PURPOSE: The purpose of this study was to compare and contrast the epidemiology of traumatic brain injury among urban and rural residents of Colorado. METHODS: Cases of traumatic brain injury (ICD 800, 801, 803, 804, 850–854) for 1991 and 1992 from the Colorado surveillance system of hospitalized and fatal traumatic brain injuries were used. Urban cases resided in counties designated by the U.S. Census Bureau as metropolitan statistical areas (MSA). Rural cases were divided into two groups: “rural, nonremote,” if the country of residence was adjacent to an MSA county or if it had a population of 2500, and “rural, remote,” if not. RESULTS: Average annual age-adjusted rates of hospitalized and fatal traumatic brain injury varied significantly from 97.8 per 100,000 population for the most urban group to 172.1 per 100,000 population for the residents of rural, remote counties. Similarly, total mortality ranged from 18.1 per 100,000 population among residents of the most urban counties to 33.8 among residents of rural, remote counties. Prehospital mortality ranged from 10.0 to 27.7 traumatic brain injuries per 100,000 population. CONCLUSIONS: These results provide justification for expanding efforts to prevent traumatic brain injury to include the small, but high-risk group of residents in rural areas.
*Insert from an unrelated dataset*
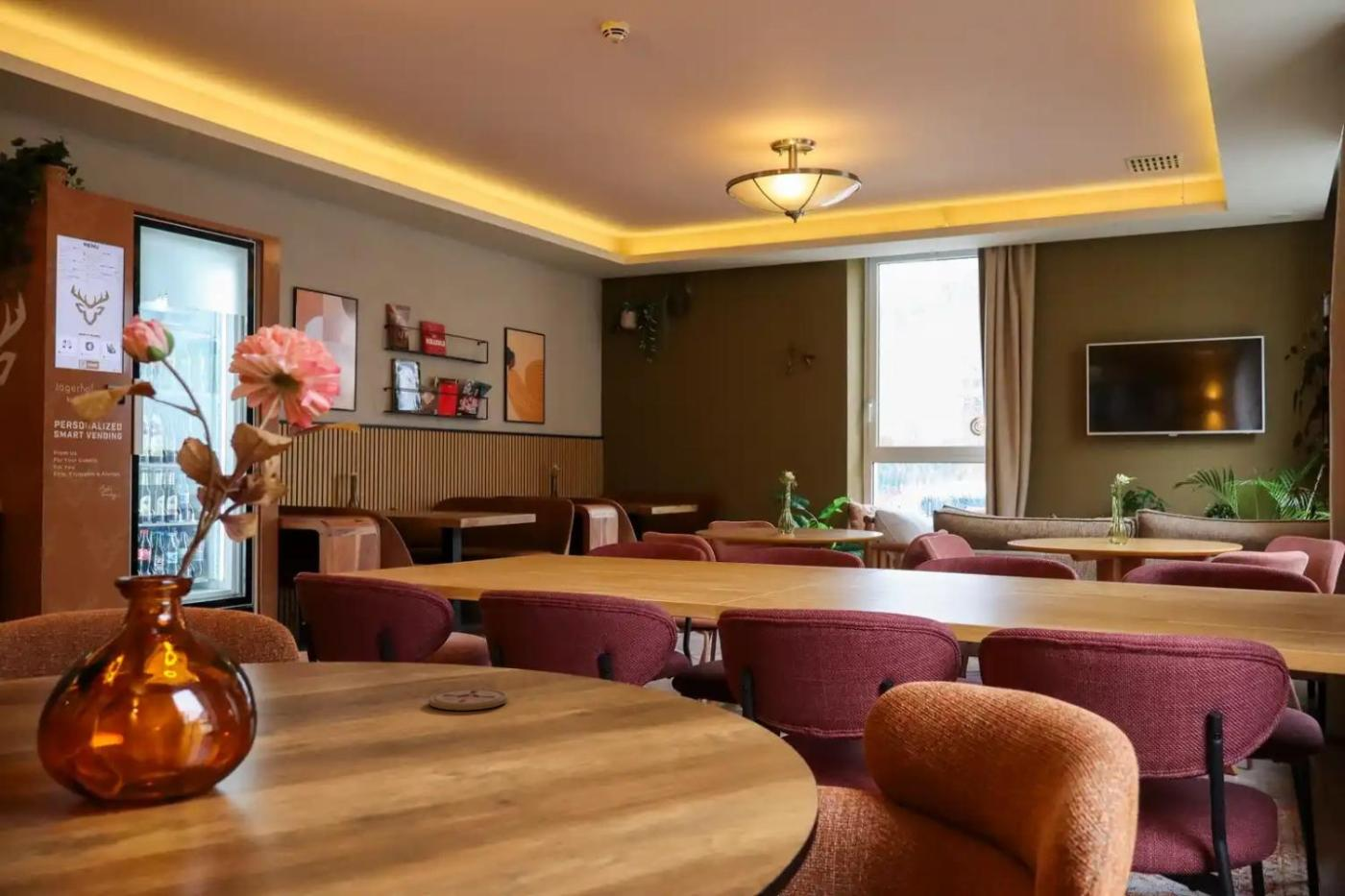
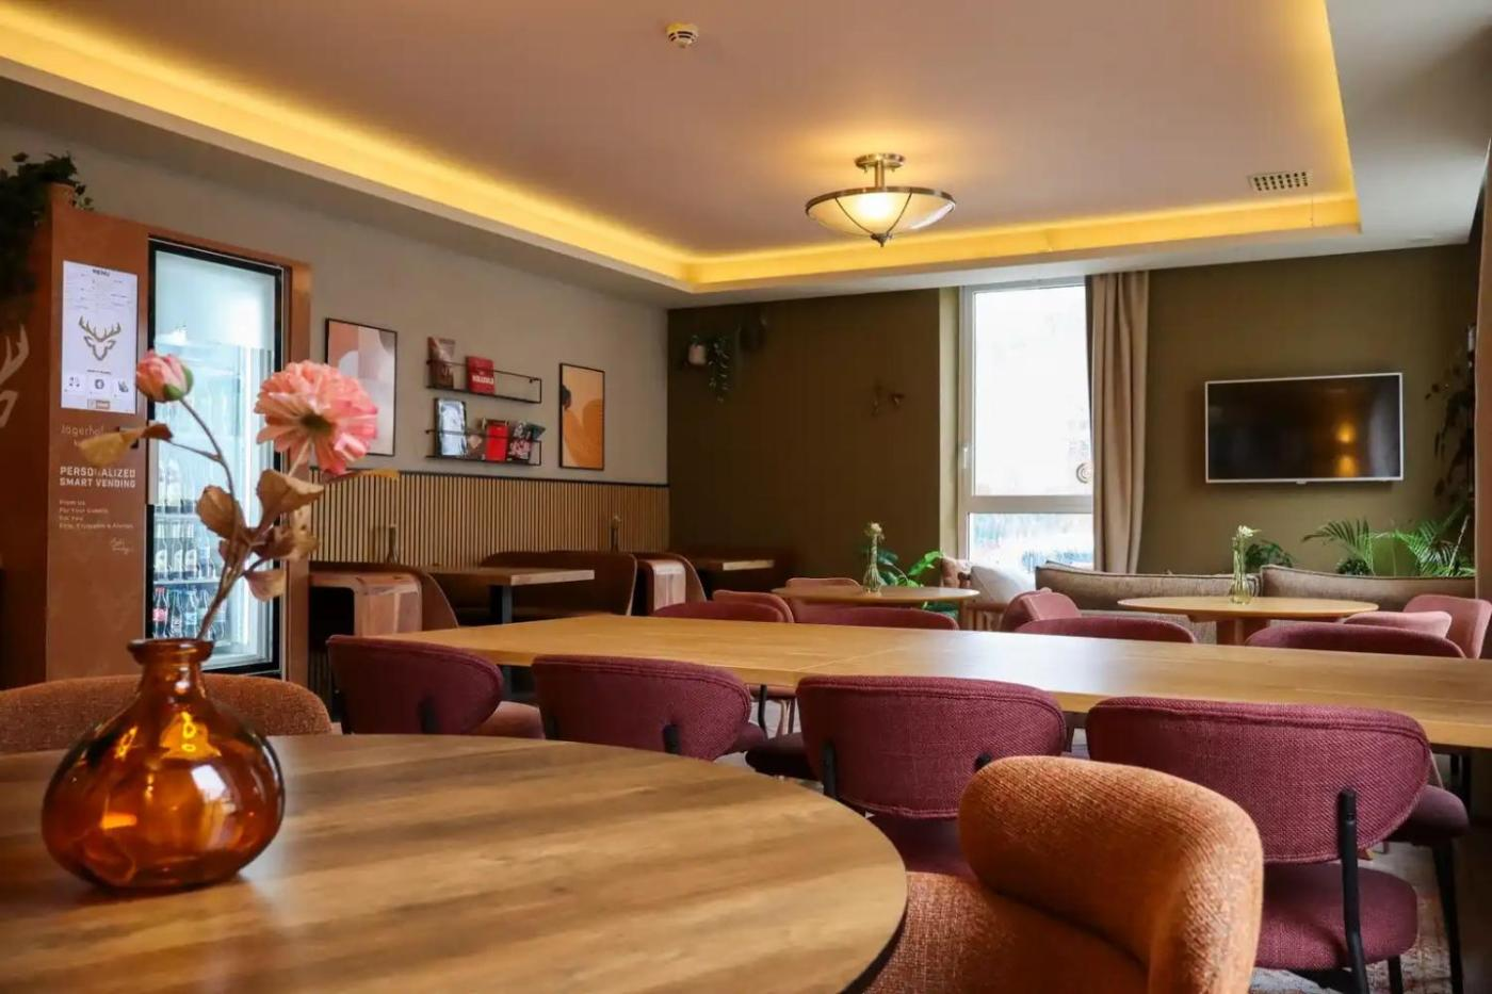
- coaster [428,688,508,712]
Epidemiology of traumatic brain injury in Johannesburg—II. Morbidity, mortality and etiology

Using the method described in Part I (p. 283), data on the epidemiology of traumatic brain injury (TBI) in Johannesburg are presented. The overall annual incidence of TBI is 316 per 100,000. Data for Africans and Whites show marked contrasts. Among Africans, incidence is 355/100,000, with a male-female ratio of 4.4, and 763/100.000 for males aged 25–44; for Whites, it is 109/100,000 overall, with a male-female ratio of 40.1, and 419/100,000 for men aged 15–24. The overall incidence of fatal TBI is 80/100,000, with a case fatality ratio of 0.20. Interpersonal violence accounts for 51% of nonfatal TBI among Africans, as against 10% for Whites, while motor vehicle accidents cause 27% of African nonfatal TBI and 63% among Whites. Some explanatory hypotheses for this race- and sex-specific skewing of the incidence and causes of TBI are developed.